Este artículo fue originalmente publicado por el autor en El Periódico Extremadura.
Durante estos días, los países más ricos, con la UE y EE. UU
a la cabeza, han vuelto a rechazar la propuesta de Sudáfrica e India al Consejo
de los ADPIC (Acuerdos de Propiedad Intelectual) de la Organización Mundial del
Comercio (OMC), para aplicar una liberación temporal y parcial de las patentes
en medicamentos, vacunas, pruebas de diagnóstico y otras tecnologías contra la
COVID-19. Una propuesta que ha inspirado movilizaciones ciudadanas (como Right
to Cure en Europa) y que cuenta con el apoyo de la mayoría de las naciones
de la OMC (más de cien países), de ONG como Médicos Sin Fronteras, o del mismo
director de la Organización Mundial de la Salud, Tedros Adhanom.
La liberación temporal de las patentes permitiría, según
estos países y organizaciones, que muchos otros laboratorios y empresas
pudieran fabricar y distribuir las vacunas en todo el mundo, acelerando así el
proceso de inmunización y poniendo fin a la sangría humana, social y económica
que está provocando la pandemia.
La posibilidad de una liberación como la citada está,
además, contemplada en acuerdos internacionales como la Declaración de Doha en
2001, o el Acuerdo de Marrakech de 1994, en el que se prevé también la opción
de exigir a las empresas licencias obligatorias para, por ejemplo,
fabricar genéricos (previa indemnización a dichas empresas), en contextos de
grave crisis sanitaria.
____________________
### Detalles del ejercicio
Resume en dos oraciones el texto sobre la liberación de las patentes contra la COVID-19. Los datos que siguen son un material aparte, sin relación con el texto.
____________________
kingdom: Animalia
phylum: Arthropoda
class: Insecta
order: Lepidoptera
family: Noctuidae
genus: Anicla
____________________
### Respuesta del ejercicio
Los países más ricos, encabezados por la UE y EE. UU., han vuelto a rechazar la propuesta de Sudáfrica e India ante la OMC de liberar temporal y parcialmente las patentes de vacunas, medicamentos y otras tecnologías contra la COVID-19, pese al apoyo de más de cien países, de ONG como Médicos Sin Fronteras y del director de la OMS. Según sus defensores, la medida permitiría que muchos otros laboratorios fabricaran y distribuyeran vacunas para acelerar la inmunización, y ya está contemplada en acuerdos internacionales como la Declaración de Doha y el Acuerdo de Marrakech.